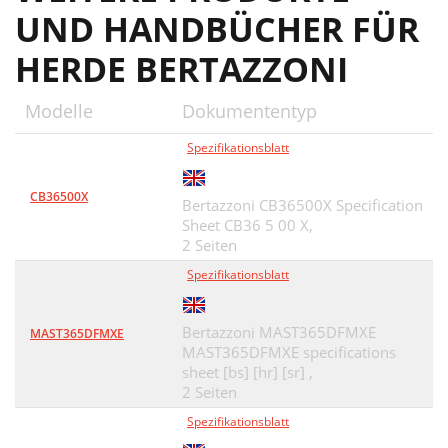
UND HANDBÜCHER FÜR
HERDE BERTAZZONI
Modelle
Dokumententyp
Spezifikationsblatt
CB36500X
Bertazzoni CB36500X Specification
Sheet CB36 5 00 X,
2 Seiten
Spezifikationsblatt
Bertazzoni MAST365DFMXE
MAST365DFMXE
MAST365DFMXE specifications
sheet [bs] [hr] [sr] ,
2 Seiten
Spezifikationsblatt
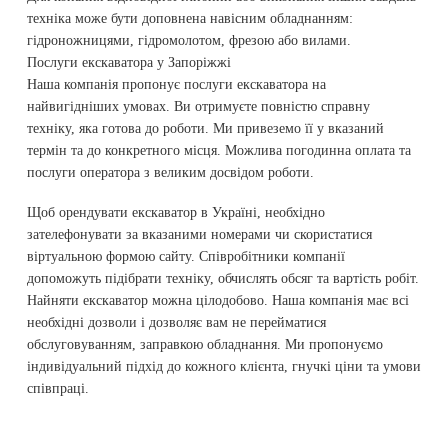
техніка може бути доповнена навісним обладнанням:
гідроножницями, гідромолотом, фрезою або вилами.
Послуги екскаватора у Запоріжжі
Наша компанія пропонує послуги екскаватора на
найвигідніших умовах. Ви отримуєте повністю справну
техніку, яка готова до роботи. Ми привеземо її у вказаний
термін та до конкретного місця. Можлива погодинна оплата та
послуги оператора з великим досвідом роботи.
Щоб орендувати екскаватор в Україні, необхідно
зателефонувати за вказаними номерами чи скористатися
віртуальною формою сайту. Співробітники компанії
допоможуть підібрати техніку, обчислять обсяг та вартість робіт.
Найняти екскаватор можна цілодобово. Наша компанія має всі
необхідні дозволи і дозволяє вам не перейматися
обслуговуванням, заправкою обладнання. Ми пропонуємо
індивідуальний підхід до кожного клієнта, гнучкі ціни та умови
співпраці.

###

#### [Task]
Pull each line containing "компанія" from the records.

#### [Answer area]
Наша компанія пропонує послуги екскаватора на
Найняти екскаватор можна цілодобово. Наша компанія має всі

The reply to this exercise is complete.